September 2005

Louisiana teachers retirement system retires its 3000

Doug Smith has finished transitioning a collection of e3000 applications for the Teachers Retirement System of Louisiana ( The transition project began in February 2004 and finished just eight months later in October of the same year.

TRSL began developing their applications in COBOL in 1980, using an HP 3000 Series III with IMAGE. The seeds of TRSL’s quick transition were planted in the early 1990s, when they began migrating the COBOL code to a fourth generation language: Speedware. In 2004, they began working with Speedware to migrate their code and data from their HP e3000 979/200 to a cluster of Itanium-based HP rx5670 Integrity servers running HP-UX 11i with HP Serviceguard and Oracle.

The fact that TRSL’s applications had been re-written in a 4GL was key to a smooth transition that went relatively quickly. But the fact that the entire project was carefully managed and implemented by people with experience in doing e3000 transitions had at least as much to do with it.

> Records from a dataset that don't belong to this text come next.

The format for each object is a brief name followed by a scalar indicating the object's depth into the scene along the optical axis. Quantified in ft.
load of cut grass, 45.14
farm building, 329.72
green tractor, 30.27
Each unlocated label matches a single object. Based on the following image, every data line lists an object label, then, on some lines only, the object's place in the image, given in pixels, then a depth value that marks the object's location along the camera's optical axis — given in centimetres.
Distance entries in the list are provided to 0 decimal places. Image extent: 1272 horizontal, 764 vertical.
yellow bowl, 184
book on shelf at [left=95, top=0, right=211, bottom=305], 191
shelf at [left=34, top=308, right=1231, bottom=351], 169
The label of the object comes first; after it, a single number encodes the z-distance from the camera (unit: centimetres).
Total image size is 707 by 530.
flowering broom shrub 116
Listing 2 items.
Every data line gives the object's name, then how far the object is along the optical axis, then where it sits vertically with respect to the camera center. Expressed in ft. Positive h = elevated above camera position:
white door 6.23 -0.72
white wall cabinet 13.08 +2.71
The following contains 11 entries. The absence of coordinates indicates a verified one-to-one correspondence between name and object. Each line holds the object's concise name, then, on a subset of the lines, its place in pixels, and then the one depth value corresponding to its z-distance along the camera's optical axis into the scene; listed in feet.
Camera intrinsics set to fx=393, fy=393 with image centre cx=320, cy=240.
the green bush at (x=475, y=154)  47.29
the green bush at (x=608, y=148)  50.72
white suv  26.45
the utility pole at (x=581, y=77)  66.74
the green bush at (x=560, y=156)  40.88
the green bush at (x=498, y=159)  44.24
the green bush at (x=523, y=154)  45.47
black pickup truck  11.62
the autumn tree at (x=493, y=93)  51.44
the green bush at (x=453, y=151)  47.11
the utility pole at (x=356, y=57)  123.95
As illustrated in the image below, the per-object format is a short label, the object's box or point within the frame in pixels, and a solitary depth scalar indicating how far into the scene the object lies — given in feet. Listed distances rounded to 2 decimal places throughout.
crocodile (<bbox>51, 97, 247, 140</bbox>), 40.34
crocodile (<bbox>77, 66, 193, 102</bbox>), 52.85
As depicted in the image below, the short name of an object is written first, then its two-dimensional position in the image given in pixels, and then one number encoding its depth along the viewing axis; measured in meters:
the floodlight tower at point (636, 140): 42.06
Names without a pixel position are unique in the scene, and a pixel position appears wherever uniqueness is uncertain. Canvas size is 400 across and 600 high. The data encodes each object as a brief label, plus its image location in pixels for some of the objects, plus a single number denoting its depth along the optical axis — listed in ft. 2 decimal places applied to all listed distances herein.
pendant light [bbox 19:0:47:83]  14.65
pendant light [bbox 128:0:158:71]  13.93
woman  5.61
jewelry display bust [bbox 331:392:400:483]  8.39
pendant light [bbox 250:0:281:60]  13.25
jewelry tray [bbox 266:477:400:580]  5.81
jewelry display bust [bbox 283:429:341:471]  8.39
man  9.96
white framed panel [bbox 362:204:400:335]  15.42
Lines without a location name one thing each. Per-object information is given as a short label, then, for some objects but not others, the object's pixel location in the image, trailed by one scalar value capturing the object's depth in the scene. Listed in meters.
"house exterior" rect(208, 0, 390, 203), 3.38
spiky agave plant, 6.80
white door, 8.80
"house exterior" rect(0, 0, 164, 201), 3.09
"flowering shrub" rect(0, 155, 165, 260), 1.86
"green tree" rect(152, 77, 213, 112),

TRSL decided to move from COBOL to Speedware long before HP announced an end to the e3000 platform. Smith says, “The move to Speedware was motivated by a need to develop applications more rapidly than we could do in COBOL, and a desire to move to client/server. It was easier to do those things in a 4GL than it was in COBOL.” The transition to the 4GL was done gradually, one module at a time, with the cost spread out over several years.

Smith says “Transitioning to a 4GL ‘one bite at a time’ was a lot easier than having to ‘eat the whole meal’ all at once.”

When HP announced an end to e3000 support in 2001, TRSL began looking seriously at what it would take to move their 4GL applications to UNIX. Their Speedware code’s portability, which had been a minor consideration up until now, suddenly became paramount. TRSL found that the migration of the Speedware programs, while far easier than COBOL would have been, would not be trivial. “For example, we had MPE commands embedded in our Speedware code, and those had to be changed.”

Smith said his biggest concern was not for the migration of code or data. It was for his employees.

“All their experience was in MPE and I was worried about whether or not they were going to be able to learn the skills they would need to do their jobs with the new UNIX system.” But after two weeks worth of training that was conducted by HP and Speedware, Smith says, “My staff took to UNIX like a second skin. They just took over.”

In the end, the most time consuming parts of the transition project turned out to be the migration of the data, and the testing of the new environment. Smith says, “There was some logic that had to be changed because of the differences between IMAGE and Oracle. But we were finished with it by the end of September. During the month of October, we ran both systems in parallel, to shake out any bugs that might have gotten introduced during the migration.”

The month of parallel testing paid off. Smith says. “We had the smoothest cutover I’ve ever experienced. We backed up all our production data on Thursday night, and started converting it for the new environment on Friday morning, with the intent of working over the weekend so it would be ready for the users on Monday. Instead, the staff was able to go to the LSU game on Saturday afternoon. That’s how smoothly it went.”